WHAT THIS TASK INVOLVES: Can you retype every line of the records below word for word, leaving out the pictures?

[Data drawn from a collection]

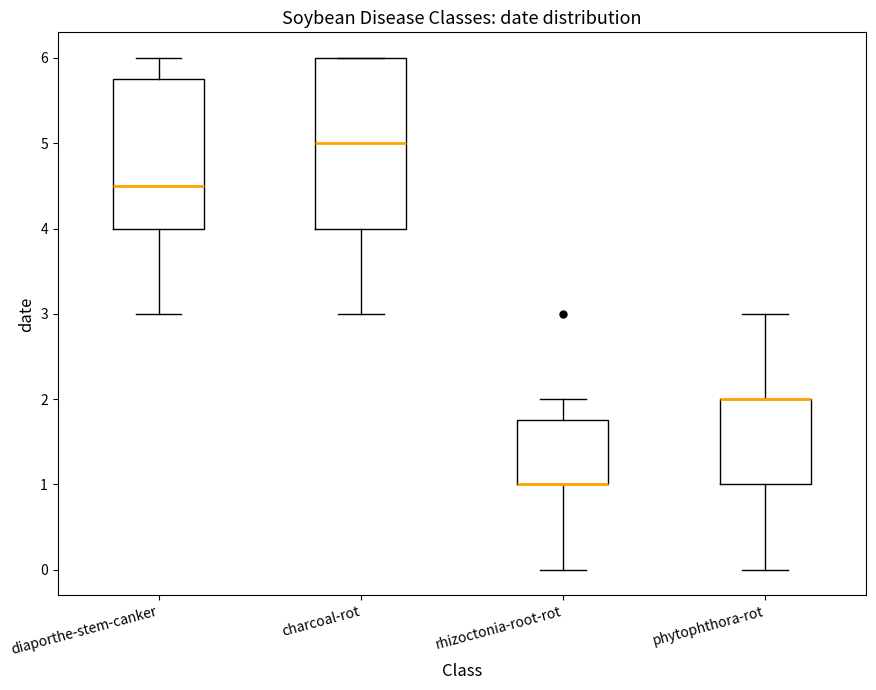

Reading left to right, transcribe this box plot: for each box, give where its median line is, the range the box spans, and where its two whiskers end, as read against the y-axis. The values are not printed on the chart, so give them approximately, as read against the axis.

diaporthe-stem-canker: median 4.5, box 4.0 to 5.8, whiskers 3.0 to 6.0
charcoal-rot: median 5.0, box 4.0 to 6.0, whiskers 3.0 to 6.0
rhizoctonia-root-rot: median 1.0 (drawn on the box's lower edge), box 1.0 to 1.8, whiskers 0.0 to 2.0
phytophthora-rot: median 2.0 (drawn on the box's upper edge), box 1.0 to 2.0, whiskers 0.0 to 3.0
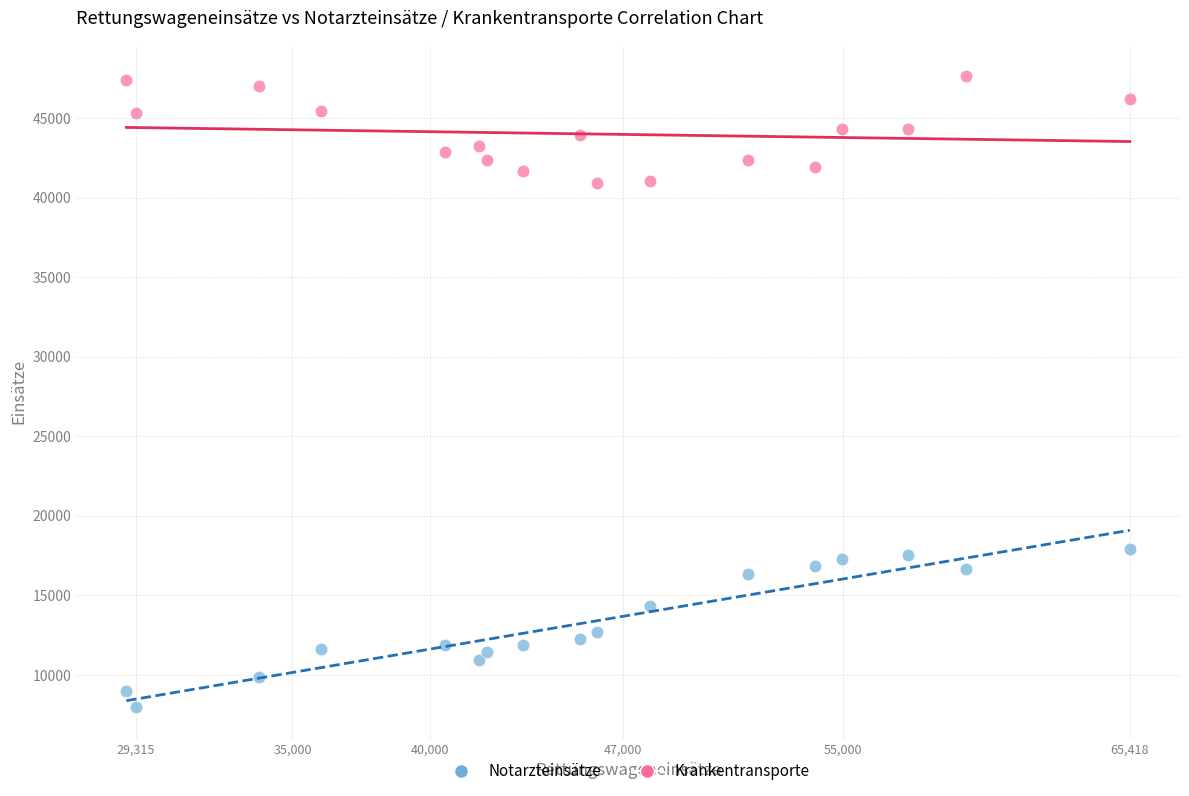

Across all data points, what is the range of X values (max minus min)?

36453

OUTPUT BELOW:
Reading left to right, transcribe this box plot: for each box, give where its median line is, the range the box spans, and where its two whiskers end, as read against the y-axis. The values are not printed on the chart, so give them approximately, as read against the axis.

diaporthe-stem-canker: median 4.5, box 4.0 to 5.8, whiskers 3.0 to 6.0
charcoal-rot: median 5.0, box 4.0 to 6.0, whiskers 3.0 to 6.0
rhizoctonia-root-rot: median 1.0 (drawn on the box's lower edge), box 1.0 to 1.8, whiskers 0.0 to 2.0
phytophthora-rot: median 2.0 (drawn on the box's upper edge), box 1.0 to 2.0, whiskers 0.0 to 3.0

Across all data points, what is the range of X values (max minus min)?

36453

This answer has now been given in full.